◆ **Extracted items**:
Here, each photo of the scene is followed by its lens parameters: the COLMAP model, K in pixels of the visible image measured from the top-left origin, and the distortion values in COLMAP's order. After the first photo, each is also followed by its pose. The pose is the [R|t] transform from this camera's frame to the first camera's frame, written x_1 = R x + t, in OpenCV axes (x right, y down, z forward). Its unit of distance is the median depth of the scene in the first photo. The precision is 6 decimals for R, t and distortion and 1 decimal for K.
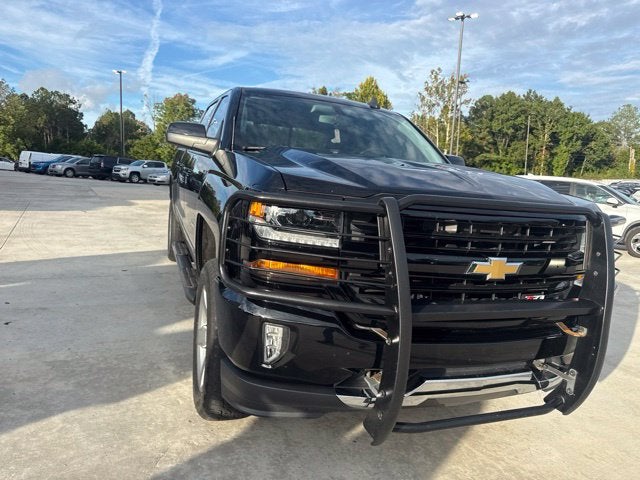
lens RADIAL K [[454.2, 0, 323.2], [0, 454.2, 243.7], [0, 0, 1]] dist [0.022870, -0.028106]
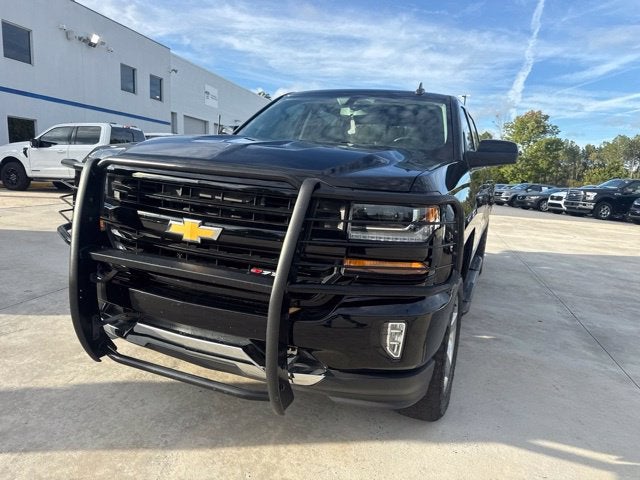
lens RADIAL K [[454.2, 0, 324.6], [0, 454.2, 244.0], [0, 0, 1]] dist [0.022870, -0.028106]
pose [[0.737880, 0.088499, -0.669105, 0.032420], [-0.117451, 0.993077, 0.001826, 0.001208], [0.664635, 0.077239, 0.743166, 0.011011]]
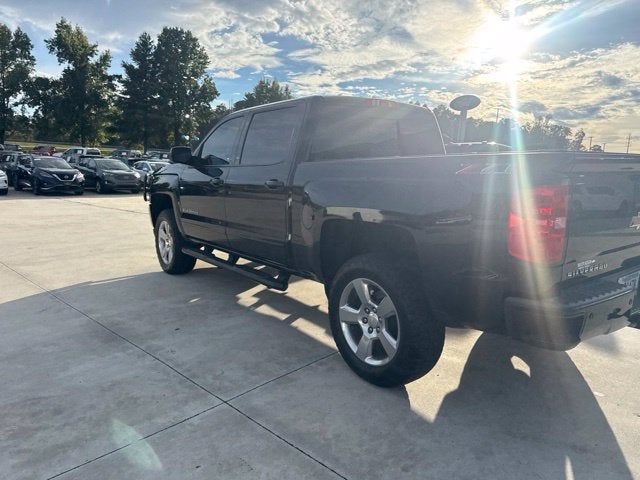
lens RADIAL K [[454.2, 0, 324.3], [0, 454.2, 242.4], [0, 0, 1]] dist [0.022870, -0.028106]
pose [[-0.950384, -0.048269, -0.307312, 0.014754], [-0.142524, 0.945668, 0.292232, -0.019794], [0.276509, 0.321532, -0.905627, 0.124673]]
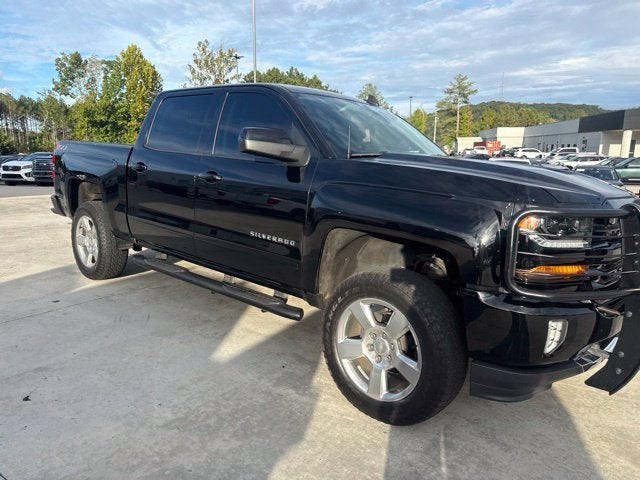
lens RADIAL K [[454.2, 0, 323.7], [0, 454.2, 243.4], [0, 0, 1]] dist [0.022870, -0.028106]
pose [[0.882294, -0.130023, 0.452383, -0.026521], [0.105519, 0.991266, 0.079110, -0.003999], [-0.458718, -0.022063, 0.888308, 0.005499]]
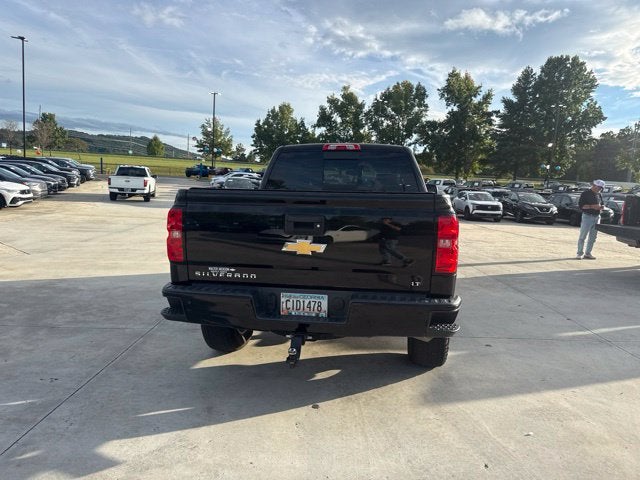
lens RADIAL K [[454.2, 0, 325.2], [0, 454.2, 235.1], [0, 0, 1]] dist [0.022870, -0.028106]
pose [[-0.867721, -0.158551, 0.471087, -0.039732], [-0.020012, 0.958136, 0.285614, -0.027169], [-0.496649, 0.238406, -0.834567, 0.131499]]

◆ **About this exercise**:
Put the lines of the items above into a JSON list of strings, one string per line, skipping blank lines and leaving out the pictures.

◆ **Exercise output**:
[
  "Here, each photo of the scene is followed by its lens parameters: the COLMAP model, K in pixels of the visible image measured from the top-left origin, and the distortion values in COLMAP's order. After the first photo, each is also followed by its pose. The pose is the [R|t] transform from this camera's frame to the first camera's frame, written x_1 = R x + t, in OpenCV axes (x right, y down, z forward). Its unit of distance is the median depth of the scene in the first photo. The precision is 6 decimals for R, t and distortion and 1 decimal for K.",
  "lens RADIAL K [[454.2, 0, 323.2], [0, 454.2, 243.7], [0, 0, 1]] dist [0.022870, -0.028106]",
  "lens RADIAL K [[454.2, 0, 324.6], [0, 454.2, 244.0], [0, 0, 1]] dist [0.022870, -0.028106]",
  "pose [[0.737880, 0.088499, -0.669105, 0.032420], [-0.117451, 0.993077, 0.001826, 0.001208], [0.664635, 0.077239, 0.743166, 0.011011]]",
  "lens RADIAL K [[454.2, 0, 324.3], [0, 454.2, 242.4], [0, 0, 1]] dist [0.022870, -0.028106]",
  "pose [[-0.950384, -0.048269, -0.307312, 0.014754], [-0.142524, 0.945668, 0.292232, -0.019794], [0.276509, 0.321532, -0.905627, 0.124673]]",
  "lens RADIAL K [[454.2, 0, 323.7], [0, 454.2, 243.4], [0, 0, 1]] dist [0.022870, -0.028106]",
  "pose [[0.882294, -0.130023, 0.452383, -0.026521], [0.105519, 0.991266, 0.079110, -0.003999], [-0.458718, -0.022063, 0.888308, 0.005499]]",
  "lens RADIAL K [[454.2, 0, 325.2], [0, 454.2, 235.1], [0, 0, 1]] dist [0.022870, -0.028106]",
  "pose [[-0.867721, -0.158551, 0.471087, -0.039732], [-0.020012, 0.958136, 0.285614, -0.027169], [-0.496649, 0.238406, -0.834567, 0.131499]]"
]